### DATA SUPPLIED:

____________

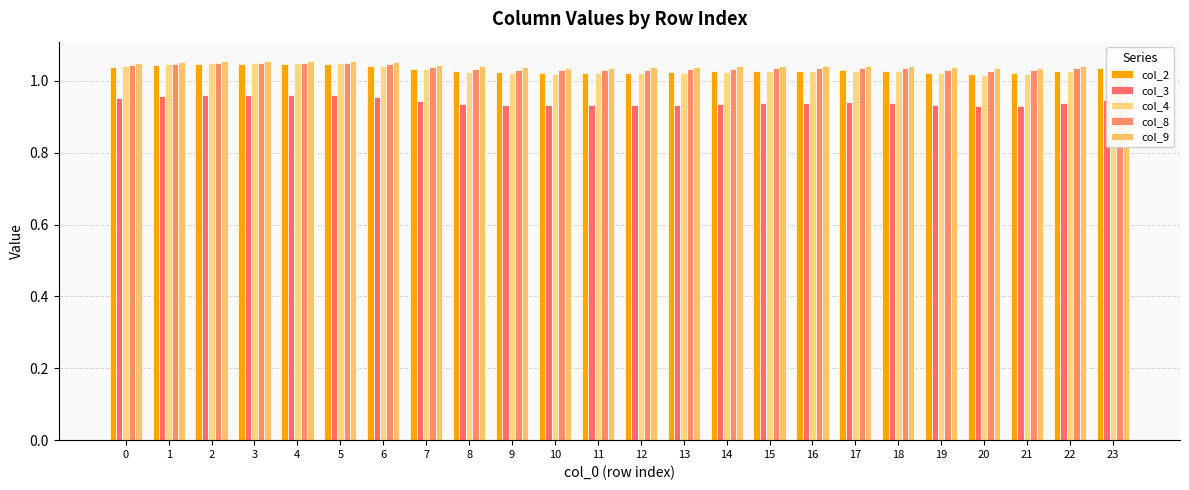

Which has a higher value, 15 or 21?

15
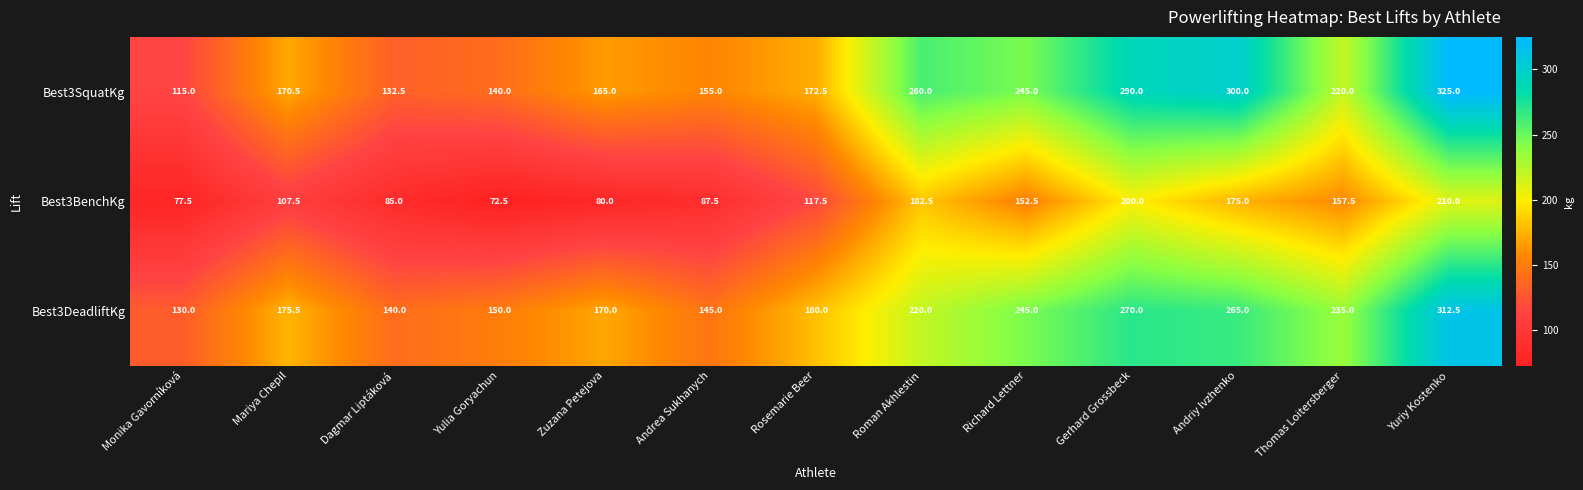

List the labels in order of Best3BenchKg value, smallest first.

Yulia Goryachun, Monika Gavorníková, Zuzana Petejova, Dagmar Liptáková, Andrea Sukhanych, Mariya Chepil, Rosemarie Beer, Richard Lettner, Thomas Loitersberger, Andriy Ivzhenko, Roman Akhlestin, Gerhard Grossbeck, Yuriy Kostenko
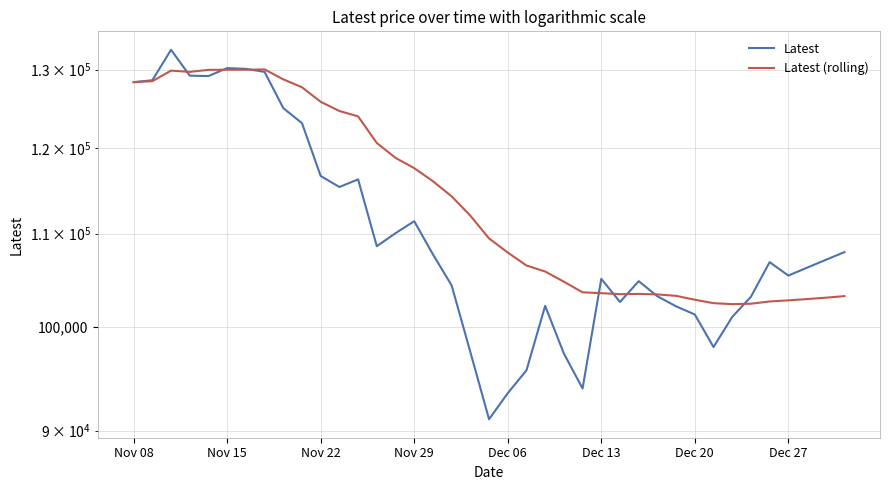

True or false: Latest has a value of 106850 at 34.

True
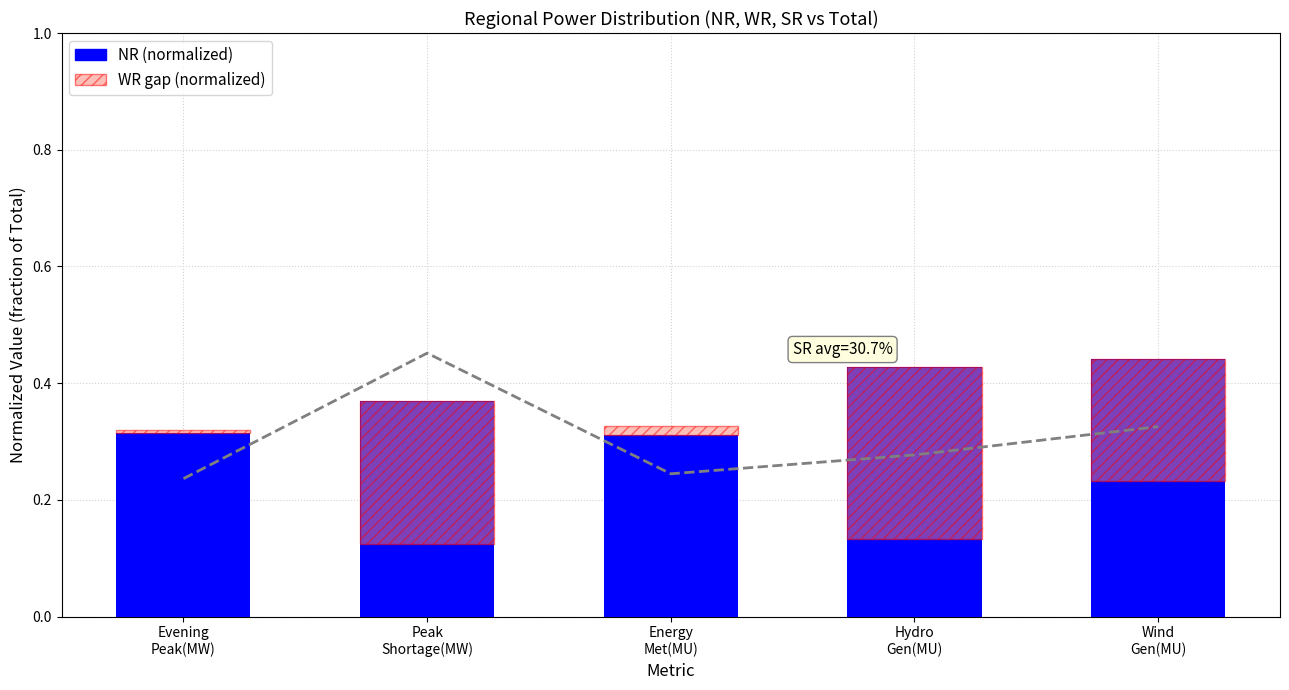

The value of NR (normalized) at Evening
Peak(MW) is 0.2. True or false?

False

____________

### JOB:
Convert the records above into a numbered list with one line per item, skipping blank lines and leaving out the pictures.

### RESPONSE TO THE TASK:
1. Which has a higher value, 15 or 21?
2. 15
3. List the labels in order of Best3BenchKg value, smallest first.
4. Yulia Goryachun, Monika Gavorníková, Zuzana Petejova, Dagmar Liptáková, Andrea Sukhanych, Mariya Chepil, Rosemarie Beer, Richard Lettner, Thomas Loitersberger, Andriy Ivzhenko, Roman Akhlestin, Gerhard Grossbeck, Yuriy Kostenko
5. True or false: Latest has a value of 106850 at 34.
6. True
7. The value of NR (normalized) at Evening
8. Peak(MW) is 0.2. True or false?
9. False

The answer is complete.